All my claims on transfer, functional transfer (“hey guys, it’s not the lift, it’s the power!”) and stability didn’t do the trick.
Now, ladies and gentlemen, here’s a nice, well published, peer reviewed paper on the matter. Does it mean I was right and this is the truth? No! But it sure helps build my case, doesn’t it? Be honest: now you take the claim seriously. You might even read the paper and consider incorporating the damn cannon balls to your training.
This semester was too chaotic for me to do any systematic, serious kettlebell training. I did, though, seriously cross-train with Olympic weightlifting.
One thing at a time.
Kettlebells are on my menu for the preparation towards the Worlds, in November-December.
J Strength Cond Res. 2012 May 3. [Epub ahead of print]
1Human Performance Laboratory, Long Island University, Brooklyn Campus, Brooklyn New York. 2LaPalestra Center for Preventative Medicine, New York, New York.
ABSTRACT:: Kettlebells are a popular implement in many strength and conditioning programs and, their benefits are touted in popular literature, books and videos.
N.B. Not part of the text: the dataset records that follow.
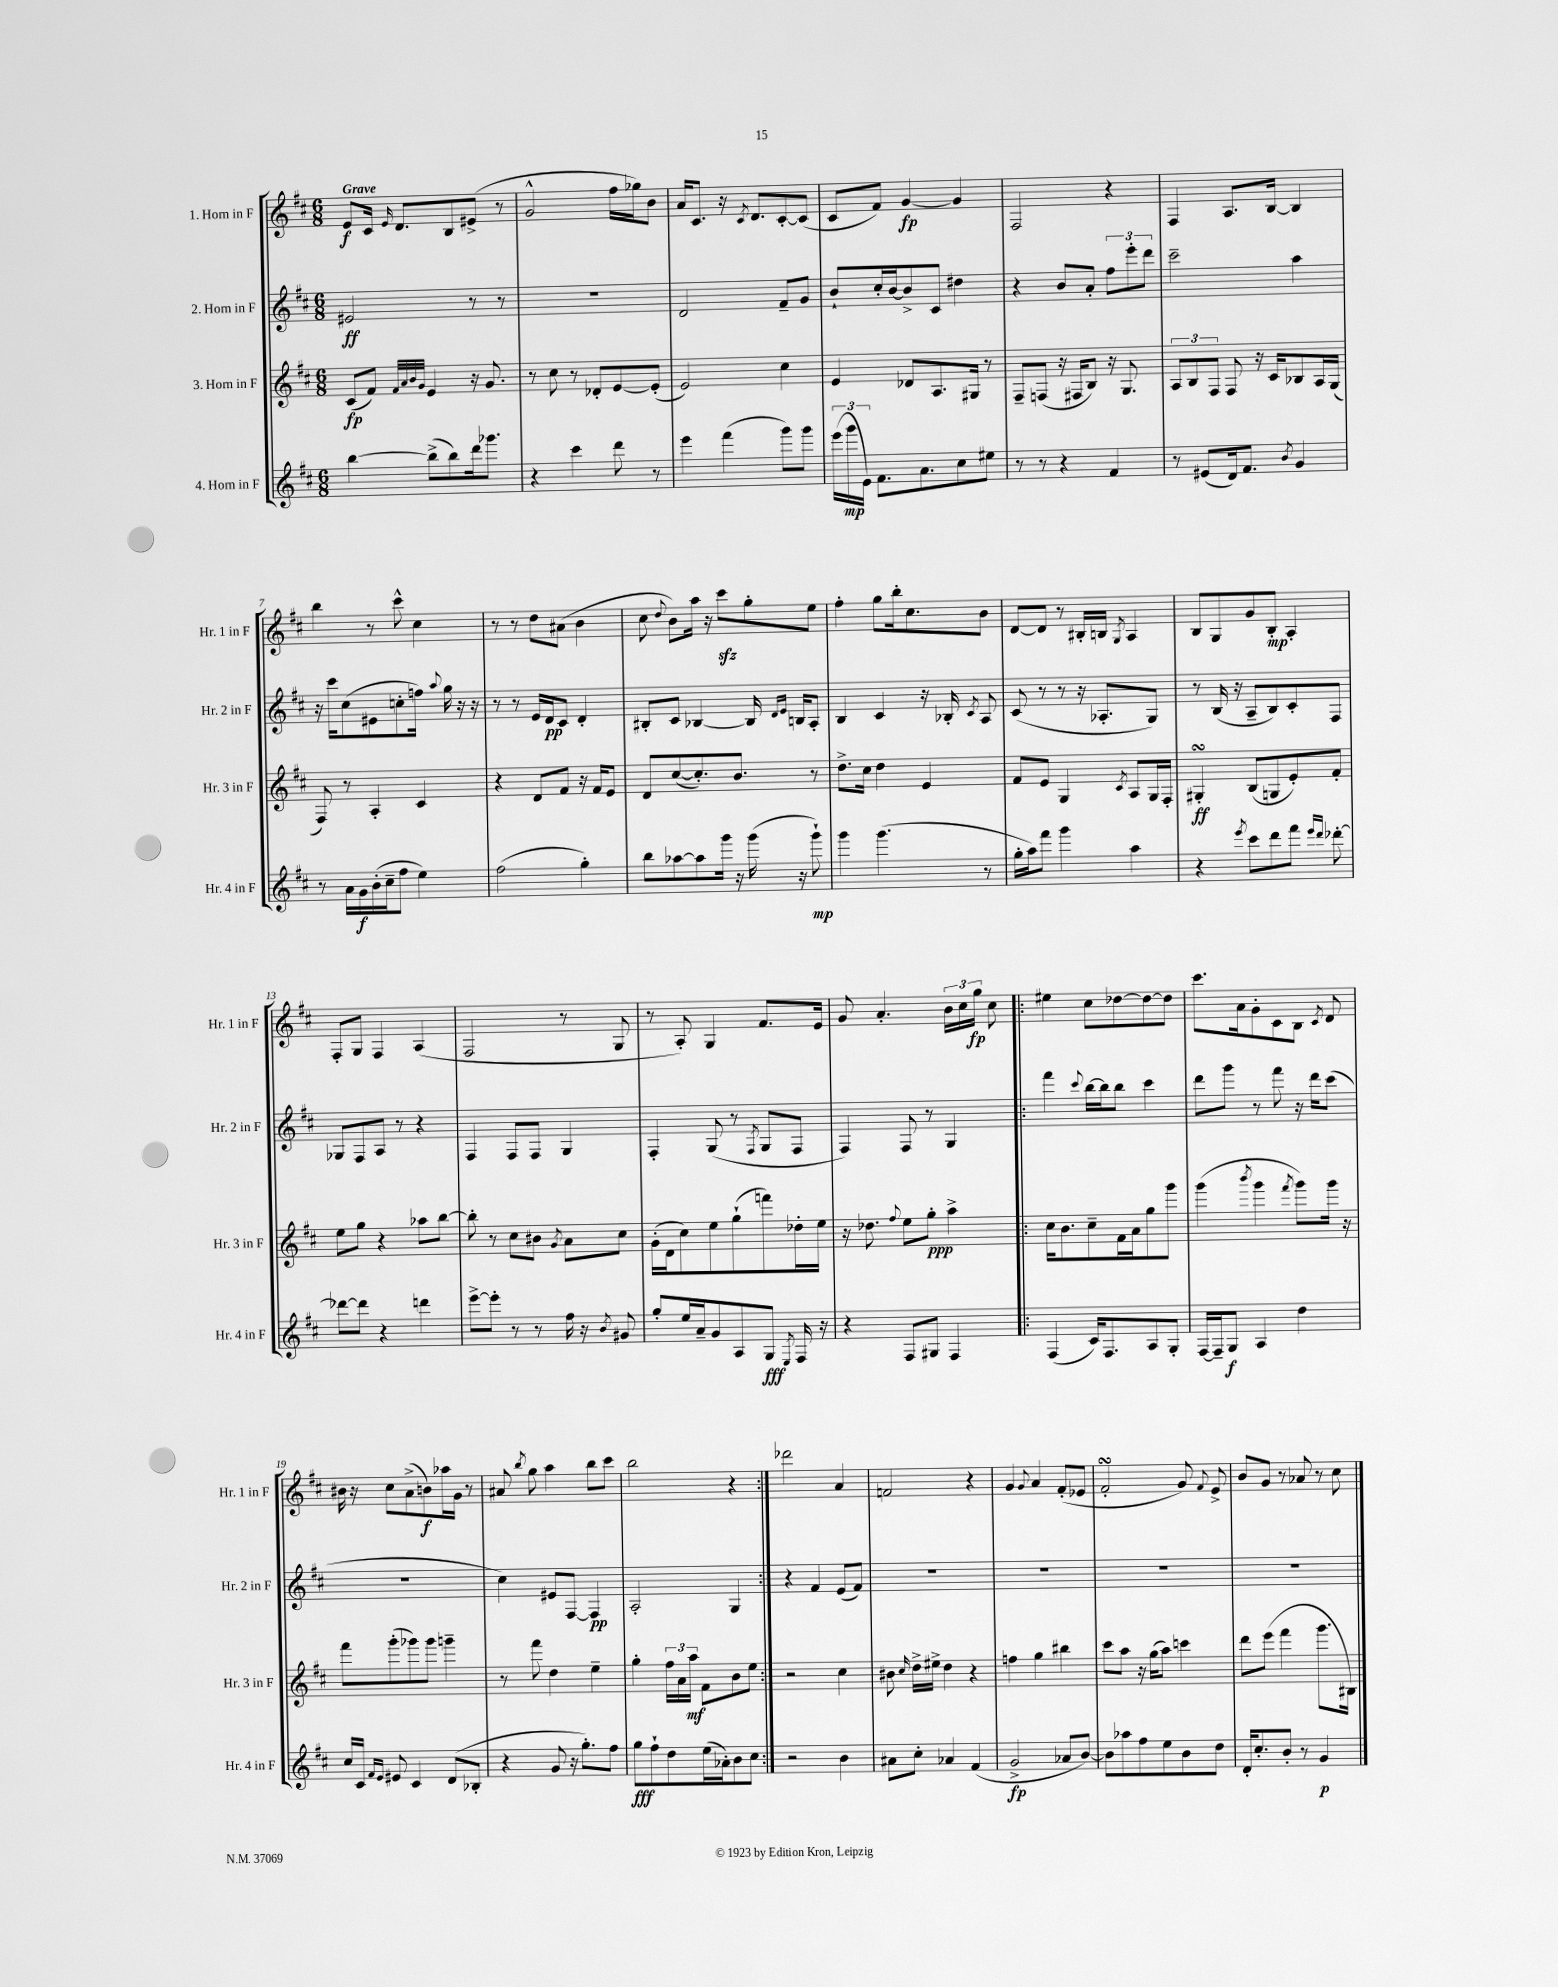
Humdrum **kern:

**kern	**kern	**kern	**kern
*staff4	*staff3	*staff2	*staff1
*clefG2	*clefG2	*clefG2	*clefG2
*k[f#c#]	*k[f#c#]	*k[f#c#]	*k[f#c#]
*M6/8	*M6/8	*M6/8	*M6/8
[4bb	(8c#	2e#	8e
.	8f#)	.	16c#
.	.	.	16qqe
.	.	.	8.d
.	32qqf#	.	.
.	32qqa	.	.
.	32qqb	.	.
.	32qqg	.	.
(8bb^]	4e	.	.
8bb)	.	.	8B
16ddd	16r	8r	(8e#^
8.ggg-	8.g	.	.
.	.	8r	8r
=	=	=	=
4r	8r	2.r	2g^^
.	8cc#	.	.
4ccc#	8r	.	.
.	8d-'	.	.
8ddd	[8e	.	16ff#
.	.	.	16gg-)
8r	(8e']	.	8b
=	=	=	=
4eee	2e)	2d	16a
.	.	.	8.c#
(4fff#	.	.	16r
.	.	.	8qc#
.	.	.	8.d
8ggg)	4cc#	8f#~	[8c#'
8ggg	.	8g	(8c#]
=	=	=	=
(24eee	4e	8b`	8c#
24ggg	.	.	.
24e)	.	.	.
8.f#	.	16cc#'	8f#)
.	.	[16b	.
.	8d-	8b^]	[4g
8.a	.	.	.
.	8.A	8c#	.
8cc#	.	4dd#	4g]
.	16G#	.	.
8ee#	8r	.	.
=	=	=	=
8r	8F#~	4r	2F#
8r	(8F	.	.
4r	16r	8b	.
.	16F#	.	.
.	8B)	8a'	.
4f#	16r	12ff#	4r
.	8.G	.	.
.	.	12eee'	.
.	.	12ddd	.
=	=	=	=
8r	12A	2ccc#~	4F#
.	12B	.	.
(8e#	.	.	.
.	12F#	.	.
16d)	8F#	.	8.A
8.f#	.	.	.
.	16r	.	.
.	16c#	.	[16B
8qb	.	.	.
4g	8B-	4aa	4B]
.	16A	.	.
.	(16G	.	.
=	=	=	=
8r	8F#)	16r	4bb
.	.	16ccc#	.
16a	8r	(8cc#	.
16g	.	.	.
(16b'	4A'	8e#	8r
16cc#~	.	.	.
8ff#	.	8cc'	8ccc#^^
4ee)	4c#	16ff)	4cc#
.	.	8qqaa	.
.	.	16gg	.
.	.	16r	.
.	.	16r	.
=	=	=	=
(2ff#	4r	8r	8r
.	.	8r	8r
.	8d	16e	8dd
.	.	16d	.
.	8f#	8c#	(8a#
4gg')	16r	4d'	4b
.	16f#	.	.
.	8e	.	.
=	=	=	=
8bb	8d	8B#'	8cc#
.	.	.	8qqdd
[8aa-	([8cc#	8c#	8b)
8aa-]	8.cc#'])	[4B-	16aa
.	.	.	16r
16ggg	.	.	8ccc#
16r	8.b	.	.
(16ggg	.	16B-]	8gg'
.	.	16qqd	.
.	.	16qqe	.
16r	.	16B	.
8ggg`)	8r	8A'	8ee
=	=	=	=
4ggg	8.dd^	4B	4ff#'
.	16cc#	.	.
(4.ggg	4dd	4c#	8gg
.	.	.	16bb'
.	.	.	8.cc#
.	4e	16r	.
.	.	16B-'	.
.	.	8qc#	.
8r	.	8A	8b
=	=	=	=
16gg'	8f#	(8c#	[8d
16aa)	.	.	.
8fff#	8e	8r	8d]
4ggg	4G	8r	8r
.	.	16r	16B#'
.	.	8.A-'	16B
.	8qc#	.	8qG
4aa	8A	.	4A
.	16G	8G)	.
.	16F#'	.	.
=	=	=	=
4r	4G#'	8r	8B
.	.	(16B	8G
.	.	16r	.
8qeee	.	.	.
8ccc#	(8B	8A~	8g
8ddd	8G	8B)	8B'
8fff#	8e')	8c#'	4A'
16qqeee	.	.	.
16qqddd	.	.	.
[8ddd-'	8f#'	8F#	.
=	=	=	=
8ddd-_	8ee	8G-	8F#'
8ddd-]	8gg	8F#	8G
4r	4r	8A	4F#
.	.	8r	.
4ddd	8aa-	4r	(4A
.	[8bb	.	.
=	=	=	=
[8eee^	8bb']	4F#	2F#
8eee']	8r	.	.
8r	8cc#	8F#	.
8r	8b#	8F#	.
.	8qg	.	.
16ff#	8a	4G	8r
16r	.	.	.
8qb	.	.	.
8g#	8cc#	.	8G
=	=	=	=
8gg'	(16g'	4F#'	8r
.	16d	.	.
16ee	8cc#)	.	8A')
16a~	.	.	.
8g	8ee	(8G	4G
8A	(8gg`	8r	.
.	.	8qF#	.
8G	8fff)	8G	8.f#
8qE	.	.	.
16F#	16dd-'	8F#	.
16r	16ee	.	16e
=	=	=	=
4r	16r	4F#)	8g
.	8.dd-	.	.
.	.	.	4.a'
.	8qqff#	.	.
8F#	8ee	8F#	.
8G#	8gg'	8r	.
4F#	4aa^	4G	24b
.	.	.	24cc#
.	.	.	24gg
.	.	.	8cc#
=!|:	=!|:	=!|:	=!|:
(4F#	16cc#	4fff#	4ee#
.	8.b	.	.
.	.	8qqccc#	.
16c#)	8cc#~	[16bb	8cc#
8.F#	.	16bb]	.
.	16f#	8bb	[8dd-
.	16a	.	.
8A	8gg	4ccc#	8dd-_
8G'	8ggg	.	8dd-]
=	=	=	=
[16F#	(4ggg	8ddd	8.ccc#
16F#~]	.	.	.
8G	.	8ggg	.
.	.	.	16a
.	8qbbb	.	.
4A	4ggg	8r	8g'
.	.	8fff#	8c#
.	8qfff#	.	.
4dd	8ggg)	16r	8B
.	.	16ddd	.
.	.	.	8qc#
.	16ggg	(8ccc#	8d
.	16r	.	.
=	=	=	=
16cc#	8fff#	2.r	16b#
16c#	.	.	16r
16qqf#	.	.	.
16qqe	.	.	.
8e#	(8ggg'	.	8cc#
4c#	8ggg-)	.	(8a^
.	8ggg-	.	8b)
(8d	4ggg~	.	16aa-
.	.	.	16g
8B-'	.	.	8r
=	=	=	=
4r	8r	4cc#)	8a#
.	.	.	8qbb
.	8fff#	.	8gg
8g	4dd	8e#	4aa
16r	.	[8F#	.
8.gg')	.	.	.
.	4ee~	4F#]	8bb
8ff#	.	.	8ccc#
=	=	=	=
8gg	4gg'	2A'	2bb
8ff#`	.	.	.
8dd	24ff#	.	.
.	24a	.	.
.	24aa	.	.
(16ee	8f#	.	.
16a-')	.	.	.
8b	8b	4G	4r
8cc#	8ee	.	.
=:|!	=:|!	=:|!	=:|!
2r	2r	4r	2ddd-
.	.	4f#	.
4b	4cc#	(8e	4a
.	.	8f#)	.
=	=	=	=
8a#	8b#	2.r	2f
.	16qqcc#	.	.
8cc#'	16dd^	.	.
.	16ee#^	.	.
4a-	4dd	.	.
(4f#	4r	.	4r
=	=	=	=
2g^	4ff	2.r	4g
.	.	.	8qqg
.	4gg	.	4a
8a-	4bb#	.	(8f#'
[8b)	.	.	8e-
=	=	=	=
8b]	8ccc#	2.r	2f#'
8aa-	8aa	.	.
8ff#	16r	.	.
.	(16gg	.	.
8ee	8aa)	.	.
8b	4ccc	.	8g)
.	.	.	8qqf#
8dd	.	.	8e^
=	=	=	=
16d'	8ddd	2.r	8b
8.cc#'	.	.	.
.	(8eee	.	8g
8b'	4fff#	.	8r
8r	.	.	8a-
4g	8.ggg	.	8r
.	.	.	8cc#
.	16B#)	.	.
==	==	==	==
*-	*-	*-	*-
However, clinical data on their efficacy is limited. The purpose of this study was to examine whether kettlebell training transfers strength and power to weightlifting and powerlifting exercises and improves muscular endurance. Thirty-seven subjects were assigned to an experimental (EXP n=23; mean age = 40.9 ± 12.9) or a control group (CON; n=14; mean age = 39.6 ± 15.8 years), range 18-72 years. Participants were required to perform assessments including a barbell clean and jerk, barbell bench press, maximal vertical jump, and 450 back extensions to volitional fatigue before and after a 10-week kettlebell training program. Training was structured in a group setting for 2 days per week for 10 weeks. A repeated measures ANOVA was conducted to determine group x time interactions and main effects. Post hoc pairwise comparisons were conducted when appropriate. Bench press revealed a time x group interaction and a main effect (p < 0.05). Clean and jerk and back extension demonstrated a trend toward a time x group interaction, but it did not reach significance (p = 0.053). However, clean and jerk did reveal a main effect for time (p < 0.05). No significant findings were reported for maximal vertical jump. Results demonstrate a transfer of power and strength in response to 10 weeks of training with kettlebells. Traditional training methods may not be convenient or accessible for strength and conditioning specialists, athletes, coaches and recreational exercisers. The current data suggest that kettlebells may be an effective alternative tool to improve performance in weightlifting and powerlifting.